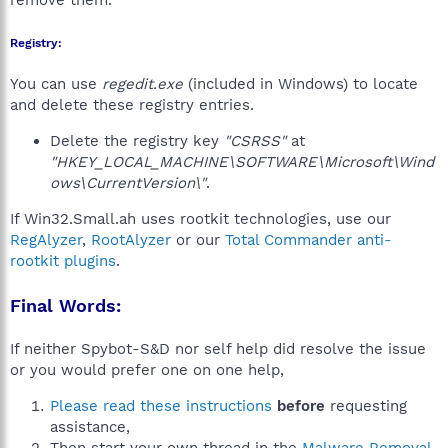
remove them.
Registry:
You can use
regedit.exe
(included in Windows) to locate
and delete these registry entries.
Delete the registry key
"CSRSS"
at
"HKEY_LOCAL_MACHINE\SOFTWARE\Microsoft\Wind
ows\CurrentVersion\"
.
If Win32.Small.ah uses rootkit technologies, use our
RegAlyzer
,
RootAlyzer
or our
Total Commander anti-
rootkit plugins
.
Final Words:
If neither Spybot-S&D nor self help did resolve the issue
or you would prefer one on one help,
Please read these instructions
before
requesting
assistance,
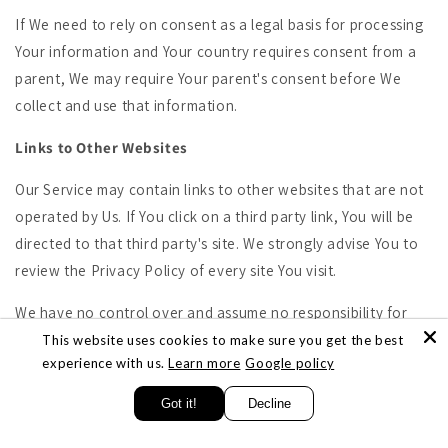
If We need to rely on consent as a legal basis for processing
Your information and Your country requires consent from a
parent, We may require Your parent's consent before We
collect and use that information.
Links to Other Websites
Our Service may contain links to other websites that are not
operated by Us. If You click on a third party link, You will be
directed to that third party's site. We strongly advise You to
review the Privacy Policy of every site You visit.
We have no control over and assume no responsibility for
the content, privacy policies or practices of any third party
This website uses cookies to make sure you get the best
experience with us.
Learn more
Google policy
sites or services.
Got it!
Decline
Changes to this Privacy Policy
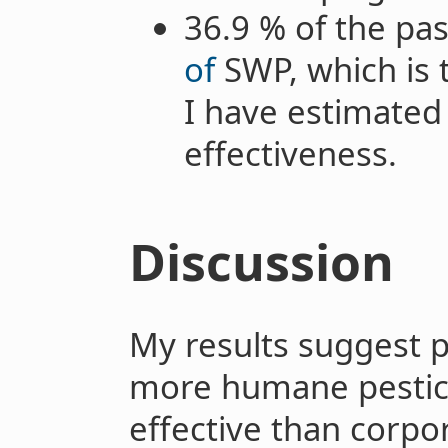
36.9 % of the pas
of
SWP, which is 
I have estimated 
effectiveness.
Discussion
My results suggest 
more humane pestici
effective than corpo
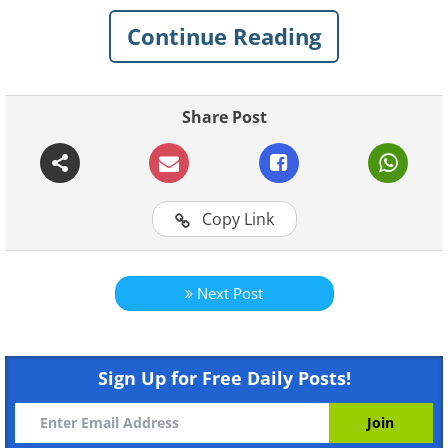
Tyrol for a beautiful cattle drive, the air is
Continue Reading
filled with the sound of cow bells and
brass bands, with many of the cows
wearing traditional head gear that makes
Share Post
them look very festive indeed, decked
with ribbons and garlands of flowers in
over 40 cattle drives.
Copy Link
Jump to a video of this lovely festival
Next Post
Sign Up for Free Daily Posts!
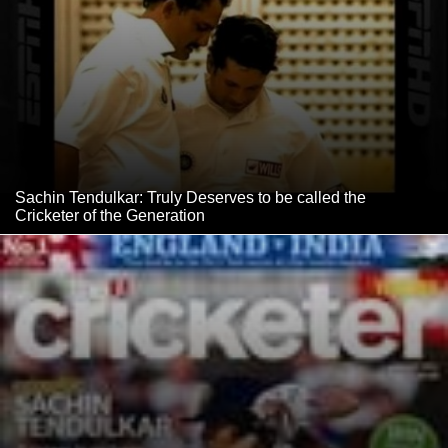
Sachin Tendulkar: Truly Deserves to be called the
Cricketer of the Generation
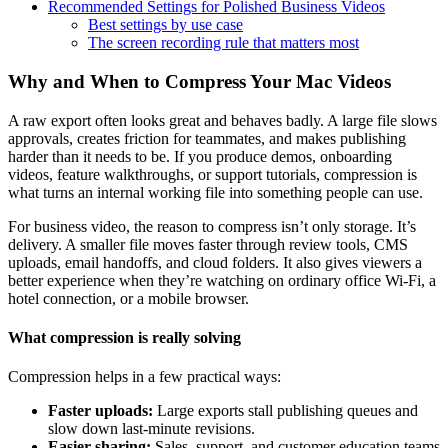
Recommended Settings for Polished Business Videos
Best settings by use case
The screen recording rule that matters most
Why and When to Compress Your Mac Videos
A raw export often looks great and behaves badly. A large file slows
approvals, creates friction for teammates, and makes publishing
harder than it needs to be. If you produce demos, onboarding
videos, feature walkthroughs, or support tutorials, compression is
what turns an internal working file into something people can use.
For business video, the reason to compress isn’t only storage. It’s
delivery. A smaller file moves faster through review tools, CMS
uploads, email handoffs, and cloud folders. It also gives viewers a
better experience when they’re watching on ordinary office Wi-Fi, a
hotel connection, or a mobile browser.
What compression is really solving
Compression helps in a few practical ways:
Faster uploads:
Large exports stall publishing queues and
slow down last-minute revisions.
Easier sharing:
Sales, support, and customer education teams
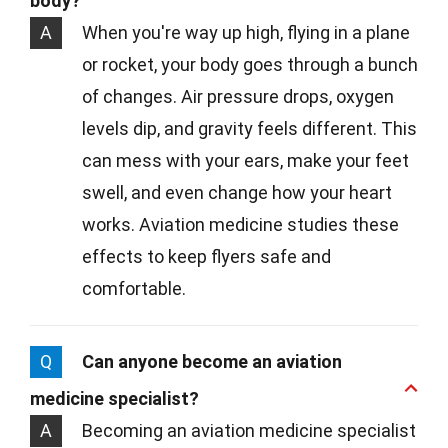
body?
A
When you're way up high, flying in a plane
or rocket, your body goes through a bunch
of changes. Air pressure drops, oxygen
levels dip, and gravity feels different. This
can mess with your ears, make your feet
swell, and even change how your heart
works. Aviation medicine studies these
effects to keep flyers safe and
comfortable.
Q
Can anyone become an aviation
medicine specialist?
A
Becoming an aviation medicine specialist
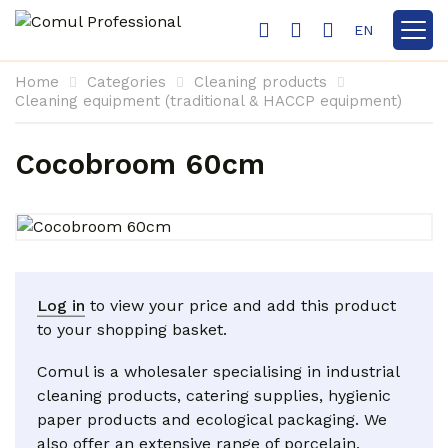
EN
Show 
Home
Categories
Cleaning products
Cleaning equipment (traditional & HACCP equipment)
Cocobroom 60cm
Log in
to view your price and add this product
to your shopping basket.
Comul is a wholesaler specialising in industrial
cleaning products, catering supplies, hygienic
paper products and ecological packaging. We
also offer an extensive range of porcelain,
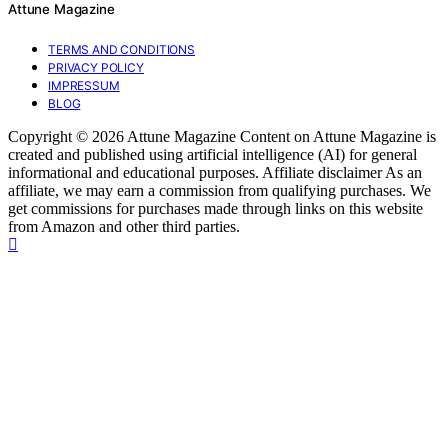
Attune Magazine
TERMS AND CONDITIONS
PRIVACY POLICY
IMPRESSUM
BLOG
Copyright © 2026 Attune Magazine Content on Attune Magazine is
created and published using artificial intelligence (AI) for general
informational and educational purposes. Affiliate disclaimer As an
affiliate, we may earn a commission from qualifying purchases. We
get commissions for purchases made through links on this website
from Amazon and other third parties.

····················

§ TRY IT
Pull every line with "over" from the records.

§ WRITTEN SOLUTION
We have no control over and assume no responsibility for
over 40 cattle drives.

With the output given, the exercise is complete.